Aux USA, en Europe, en Asie, la normalisation des taux se poursuit avec une vigueur dont les marchés, semble-t-il, ont pris bonne note. Bernanke à la Fed, comme Jean-Claude à la BCE, continuent d’évoquer de nouvelles hausses ; la BoJ envoie des signaux plus clairs de jour en jour. A ces annonces s’ajoutent des données macroéconomiques certes mitigées, mais qui ont contribué, par leur tiédeur, à établir le consensus : c’est la fin du crédit facile.

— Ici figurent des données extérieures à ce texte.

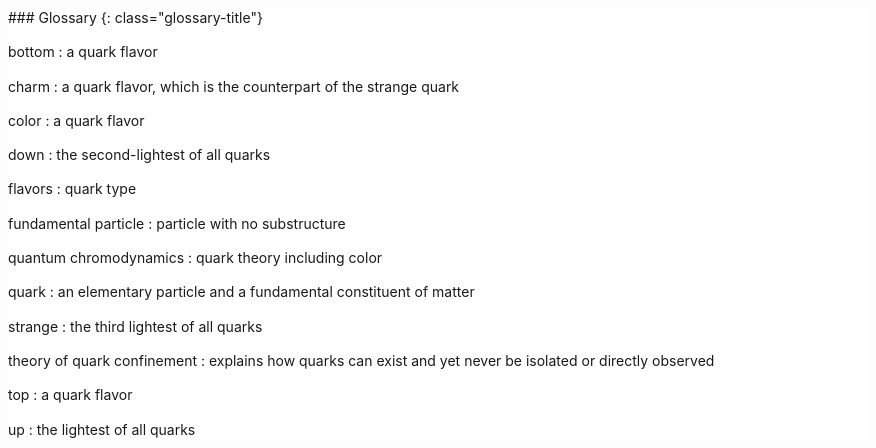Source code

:<div class="glossary" markdown="1">
### Glossary
{: class="glossary-title"}

bottom
: a quark flavor

charm
: a quark flavor, which is the counterpart of the strange quark

color
: a quark flavor

down
: the second-lightest of all quarks

flavors
: quark type

fundamental particle
: particle with no substructure

quantum chromodynamics
: quark theory including color

quark
: an elementary particle and a fundamental constituent of matter

strange
: the third lightest of all quarks

theory of quark confinement
: explains how quarks can exist and yet never be isolated or directly observed

top
: a quark flavor

up
: the lightest of all quarks

</div>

Les marchés obligataires s’en ressentent. Les titres d’emprunt à dix ans de l’état nippon viennent ainsi d’accuser une baisse spectaculaire suite aux déclarations du gouverneur de la BoJ, M. Toshihiko Fukui. Le JGB enfonce fr
anchement la zone support des 135,00, qu’il n’avait quasiment pas touchée (sauf en de brèves occasions) depuis 2000. Egisthe l’Analyste est résolument baissier, en tendance, sur l’obligataire nippon.

Même scénario outre-Atlantique, où le T-Note à dix ans franchit la barre des 110,00 à la faveur d’une accélération baissière déclenchée cette année. Il reste un certain potentiel de baisse, mais des supports approchent, idéalement à la fin du premier semestre. Enfin, côté européen, le Bund allemand a bouclé une figure de retournement baissière, une tête-épaules, qu’Egisthe avait mise en évidence dès le mois de mars.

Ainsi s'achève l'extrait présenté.